Prosper de Mulder (PDM) Group issued its Vision 2020 manifesto last month in London. It called on industry to lend written support to a total ban on sending food waste to landfill as the only way to eliminate food industry landfill waste by 2020.
Greater support is still needed for planning approval for recycling facilities, and tax rebates for waste recycling prior to a landfill ban would motivate businesses, said PDM commercial director Philip Simpson: "While a total landfill ban will be needed to truly capture the vast majority of food waste produced in the UK, other drivers will have to be put in place to encourage participation and adoption."
This summer PDM aims to finish an anaerobic digestion plant that will recycle 45,000t of food waste and produce 40,000t of digestate and 2MWh of electricity annually at its Doncaster headquarters in Yorkshire.
Elsewhere, in spite of delays, the Renewable Heat Incentive, which offers cash back for firms generating heat for their processes, is expected to be introduced on June 1. It will bolster the argument for food processors considering installing biomass boilers, offsetting installation costs and improving payback times. It will also make burning food waste to generate heat more attractive against alternatives such as selling it to farms as fertiliser or animal feed. Waste sold as feed can generate more cash for firms than if it were used in other contexts.

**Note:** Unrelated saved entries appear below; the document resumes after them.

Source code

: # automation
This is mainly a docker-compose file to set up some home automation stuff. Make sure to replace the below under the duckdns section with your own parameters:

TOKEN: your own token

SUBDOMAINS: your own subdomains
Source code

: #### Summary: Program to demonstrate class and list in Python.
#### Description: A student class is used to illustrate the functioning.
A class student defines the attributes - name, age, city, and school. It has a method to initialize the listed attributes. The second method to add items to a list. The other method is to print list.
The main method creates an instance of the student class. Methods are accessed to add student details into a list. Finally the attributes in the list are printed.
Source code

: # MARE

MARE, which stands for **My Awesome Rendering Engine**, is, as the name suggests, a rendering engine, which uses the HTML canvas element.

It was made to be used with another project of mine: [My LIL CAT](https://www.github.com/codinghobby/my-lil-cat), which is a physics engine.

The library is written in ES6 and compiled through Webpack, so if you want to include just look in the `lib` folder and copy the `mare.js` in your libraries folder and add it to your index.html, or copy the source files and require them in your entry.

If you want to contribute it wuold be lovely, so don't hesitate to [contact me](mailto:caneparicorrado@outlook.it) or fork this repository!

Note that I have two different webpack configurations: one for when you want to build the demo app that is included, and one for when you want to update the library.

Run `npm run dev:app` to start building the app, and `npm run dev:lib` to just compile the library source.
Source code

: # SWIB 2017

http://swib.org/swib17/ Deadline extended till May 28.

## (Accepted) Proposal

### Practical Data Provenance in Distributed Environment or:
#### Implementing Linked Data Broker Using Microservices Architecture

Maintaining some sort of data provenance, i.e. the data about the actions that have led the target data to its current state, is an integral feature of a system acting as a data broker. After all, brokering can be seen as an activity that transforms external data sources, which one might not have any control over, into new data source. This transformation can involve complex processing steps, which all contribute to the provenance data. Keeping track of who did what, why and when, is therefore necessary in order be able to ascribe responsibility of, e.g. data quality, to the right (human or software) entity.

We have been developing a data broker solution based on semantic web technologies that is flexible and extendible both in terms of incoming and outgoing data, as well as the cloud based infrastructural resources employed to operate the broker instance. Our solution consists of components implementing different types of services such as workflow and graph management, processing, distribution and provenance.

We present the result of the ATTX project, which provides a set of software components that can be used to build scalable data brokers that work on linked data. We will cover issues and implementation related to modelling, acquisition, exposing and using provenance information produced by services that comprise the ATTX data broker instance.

Separately, despite speculation, experts believe a review of Feed-In-Tariffs (FITs), which subsidise firms for producing energy to feed into the national grid, will not result in scrapping it. Instead, it will aim to nail down appropriate repayment amounts and determine whether larger energy producers or only smaller players will qualify, said the Renewable Energy Association. It expects the full review to finish by the end of the year, with FITs unchanged until April 2012.